読解文:
--- --- ---

初心者が見落とす4つの実験の勘所|論文あるのみ

ここのところ、散発的に行った実験をまとめ、なんとか統一的な視座を表明しようとしている。
散発的なものだから、データはハードディスクの中でバラバラに入っているだけではない。さまざまなバージョンのものが重複しておいてある。しかも、それに対応する実験ノートの記述もバラバラで、何冊もの実験ノートをニシヘヒガシヘ、なんとかして完成まであと一歩に漕ぎ着けた。
大学院にはいりたての年若い生物学徒には、是非、以下の四件は強調してもしすぎることはない。

  1. コントロール(対照区)
  2. 条件検討
  3. 再現性
  4. 実験ノート

「どれもあたりまえじゃないか」「いくつか相互におなじものじゃないか」と、賢い方は仰るに違いない。しかし、私はここで、いま賢さを涵養している最中の初学者に向けて書いている。
実際この四つは、私が見るところ、実験のタツジンと呼べる人たちがおろそかにすることがなく、また、初学者ほどその重要性に気がつかないものである。
特に、あらゆる実験の細目を、Excelのような(私ならGoogle Docsを使うが)スプレッドシートに、通し番号をつけて記載していくのが、これからはいいのではないか。プライマーオリゴや、プラスミドコンストラクトの整理にExcelを利用している人は少なくない。それをすべての実験に適用してはどうかという提案である。

--- --- ---

表示情報:
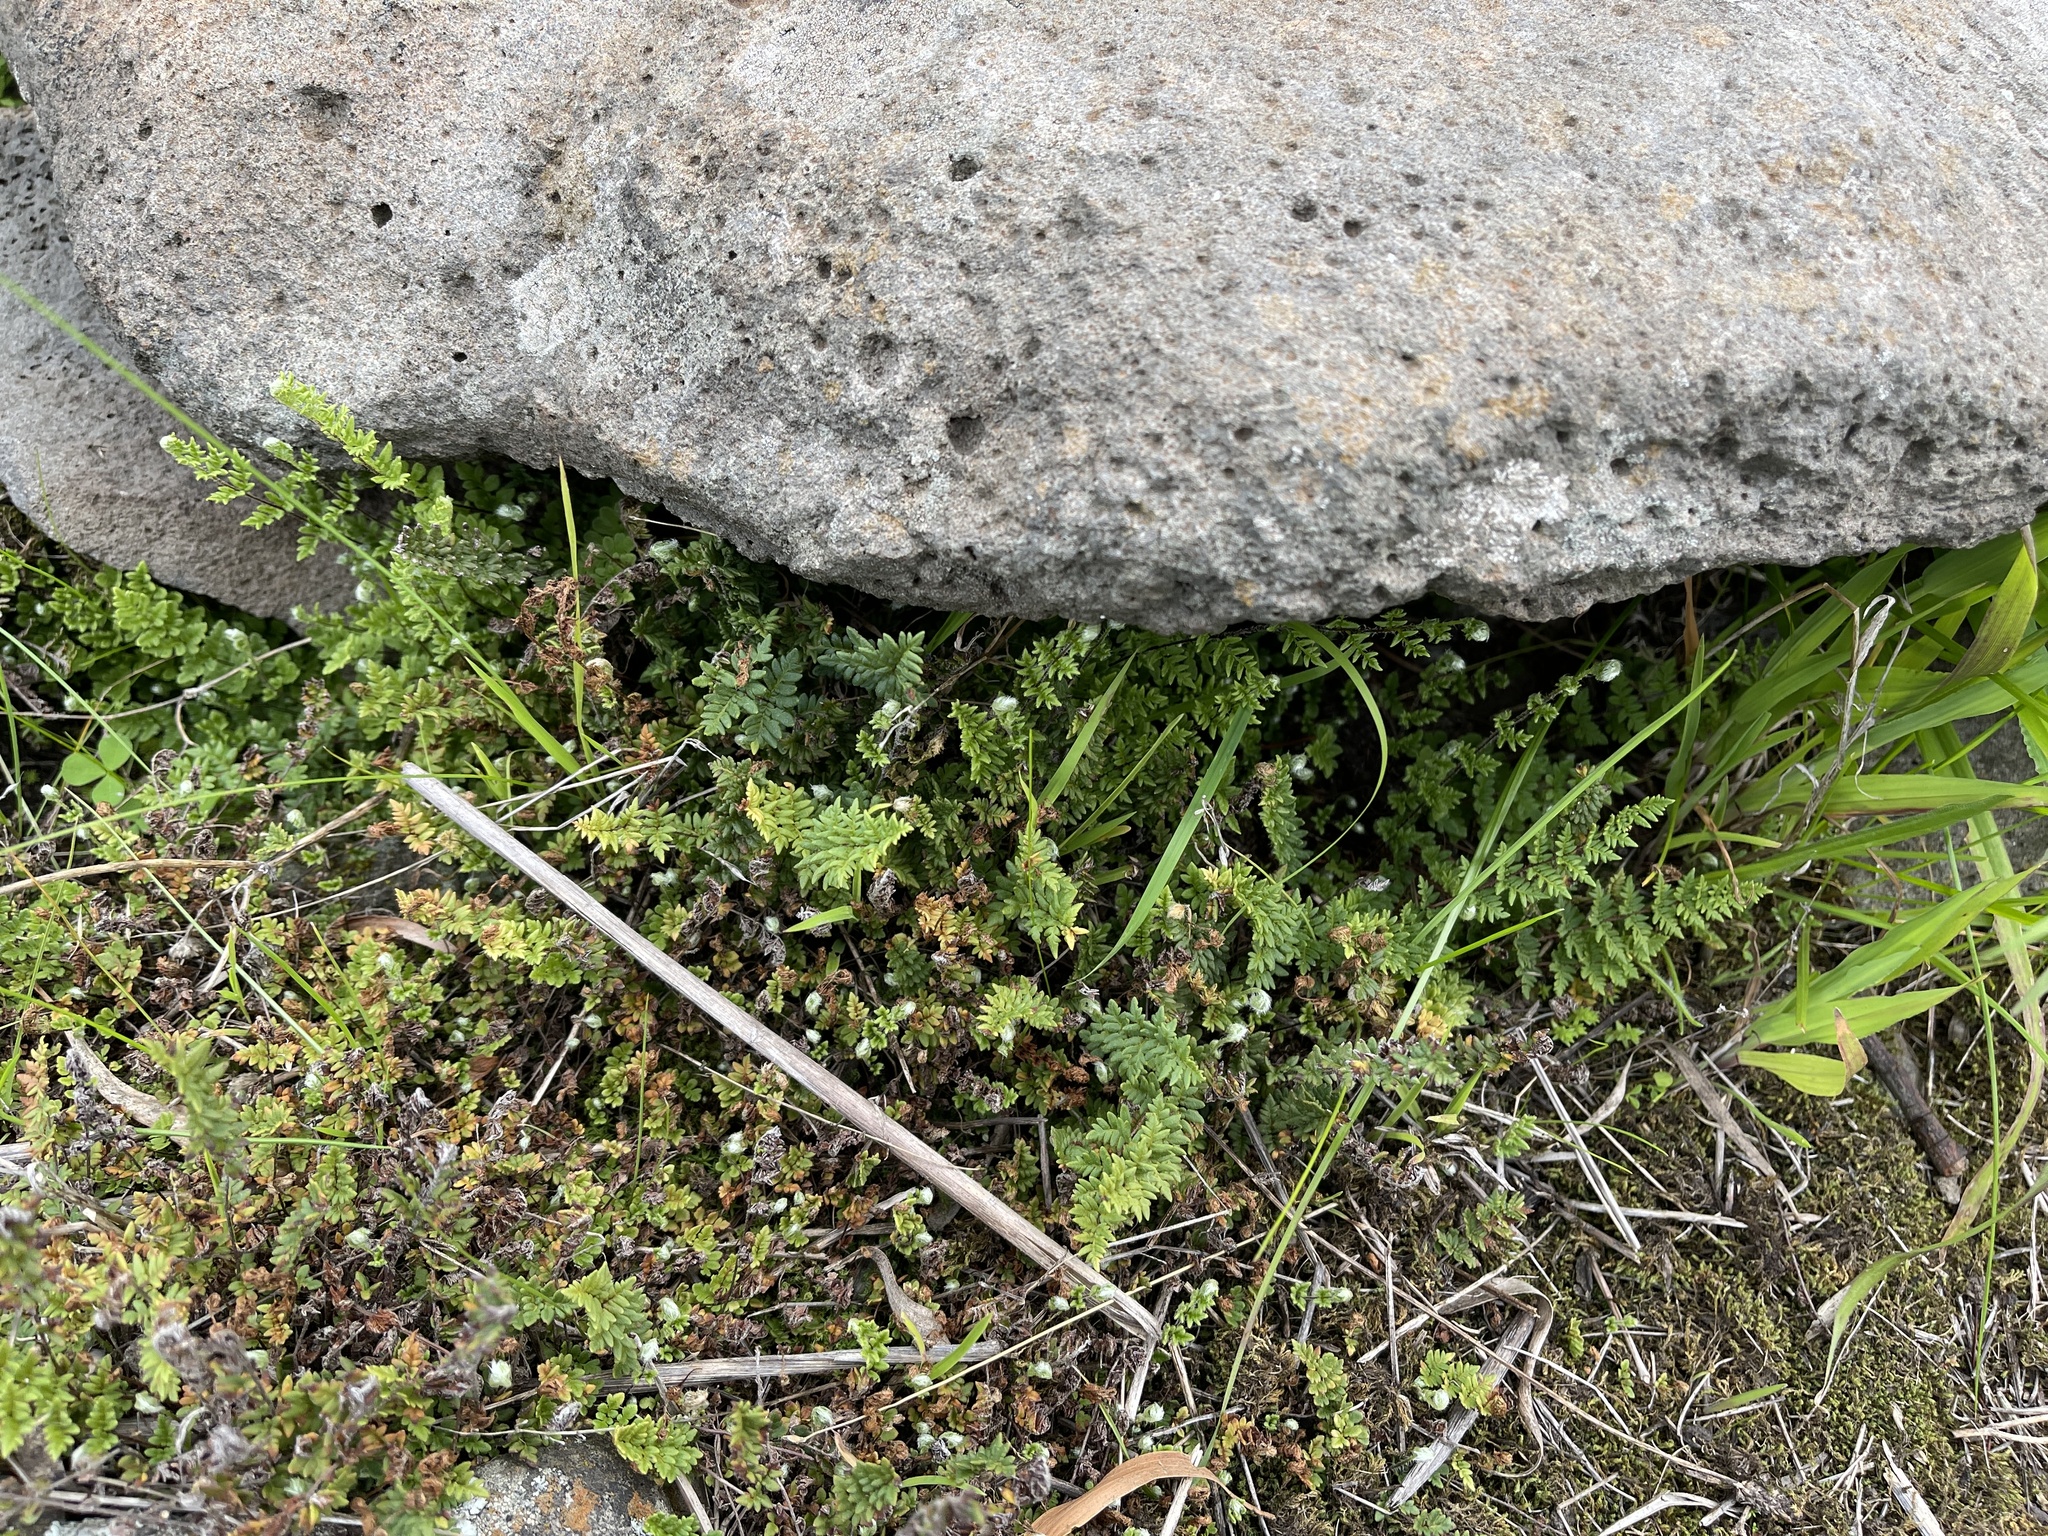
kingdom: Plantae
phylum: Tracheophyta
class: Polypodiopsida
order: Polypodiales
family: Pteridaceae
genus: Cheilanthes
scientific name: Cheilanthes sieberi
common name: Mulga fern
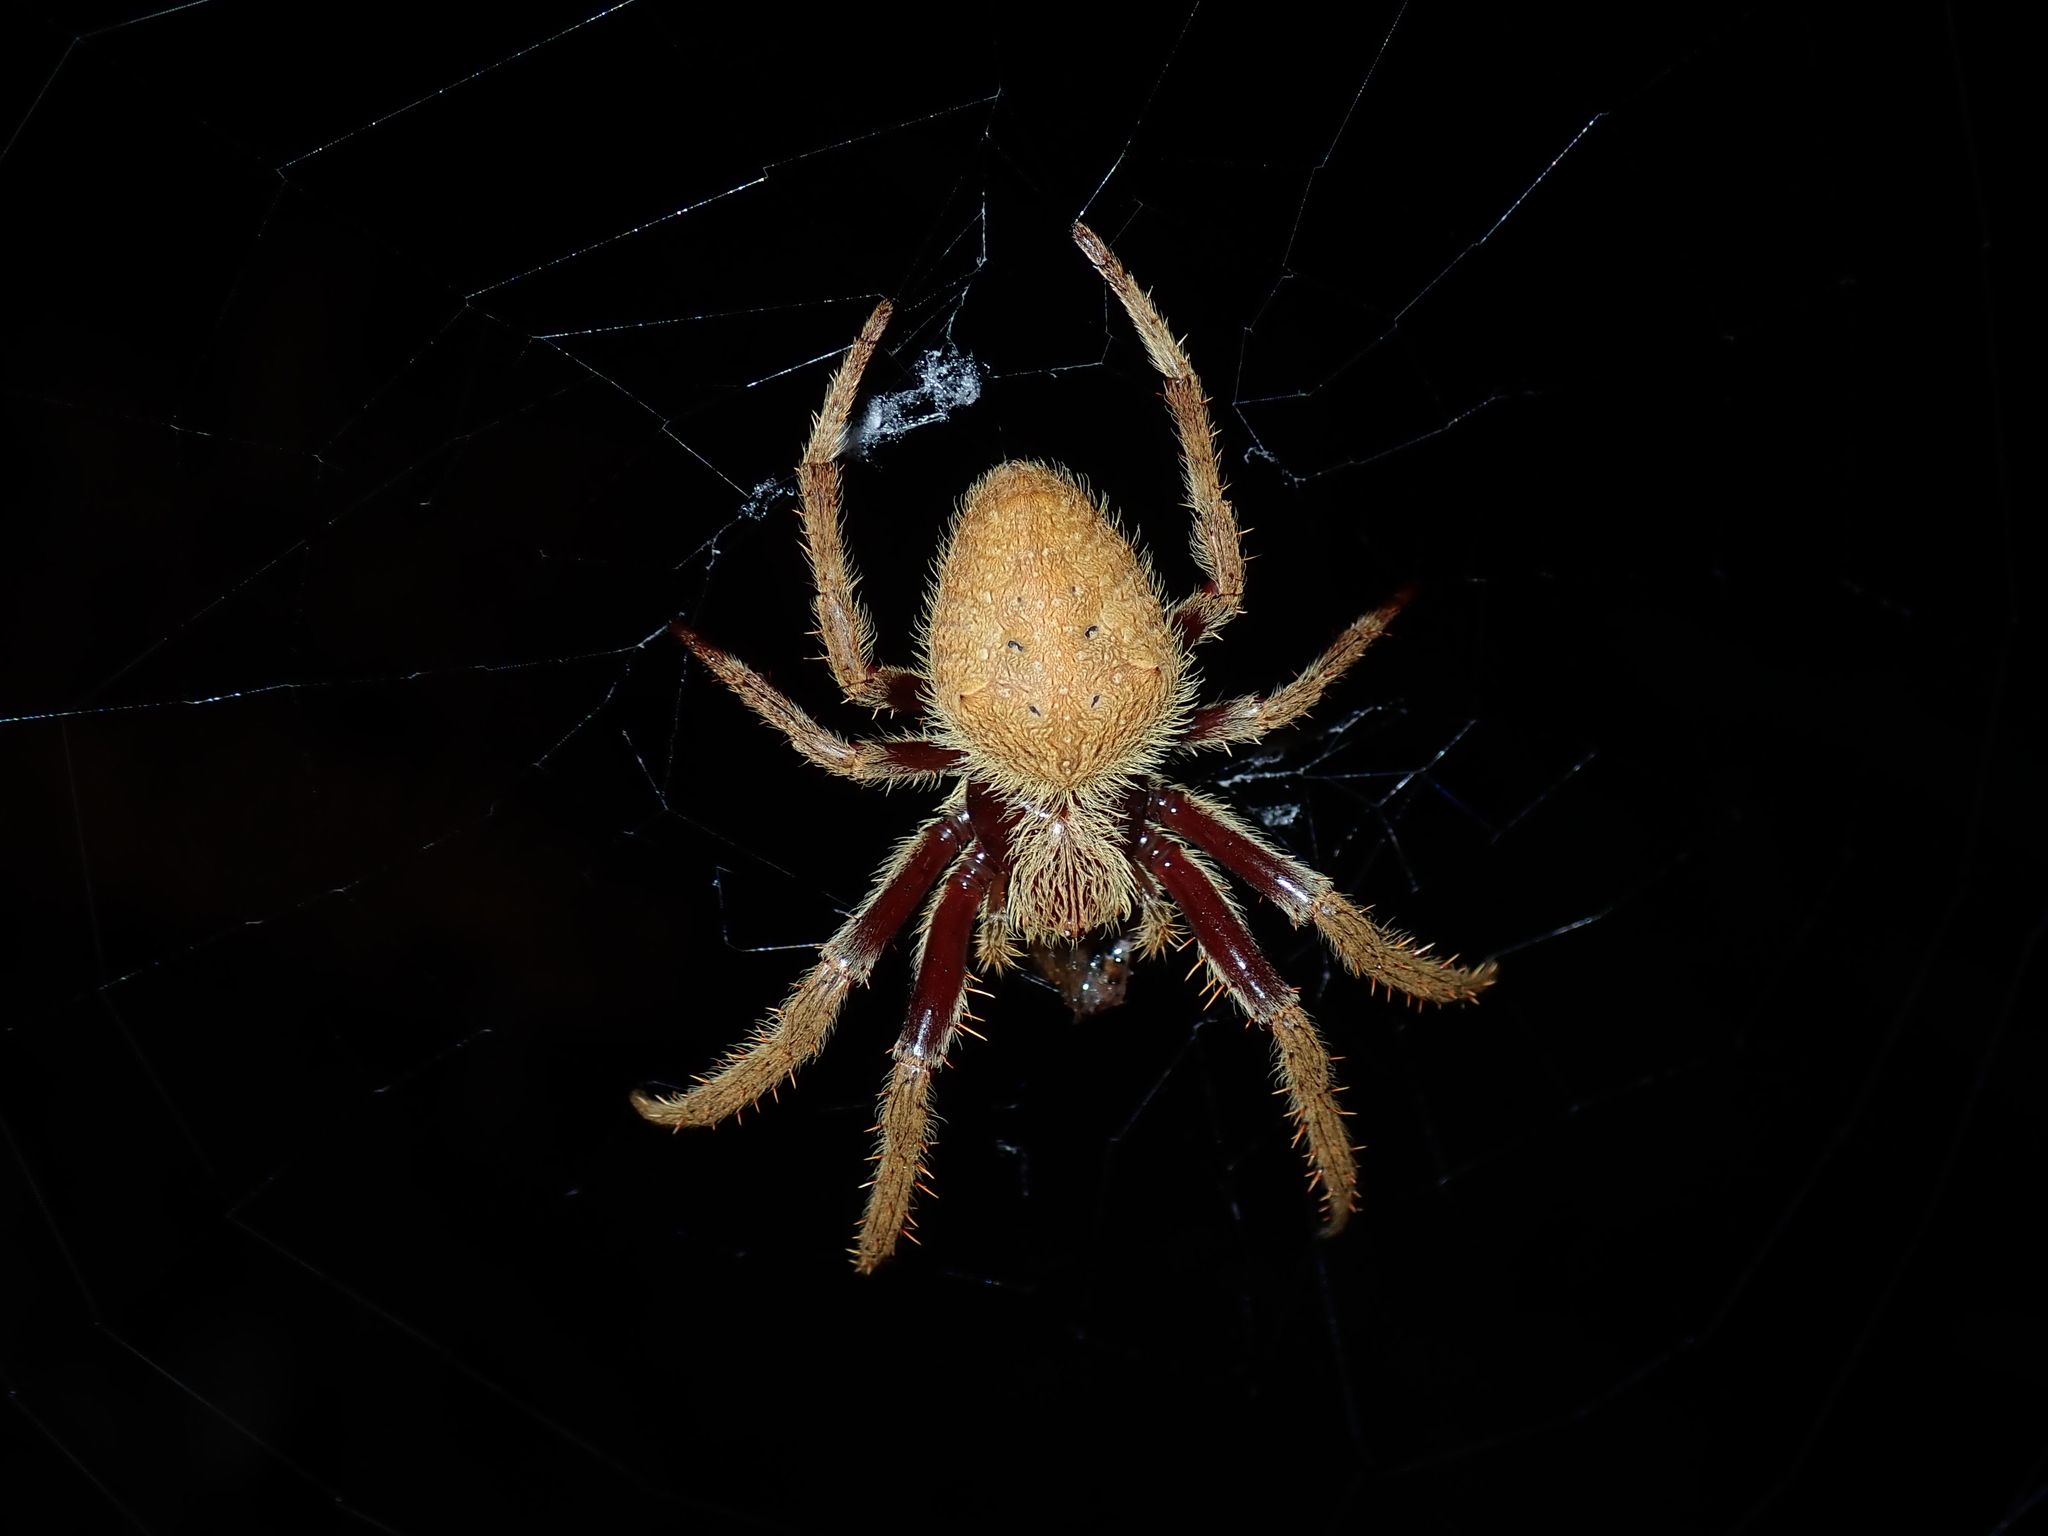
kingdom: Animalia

--- --- ---

課題の内容:
読解文で、筆者が大学院に入りたての生物学徒に強調している四件は何か。

解答:
コントロール(対照区)、条件検討、再現性、実験ノートの四件である。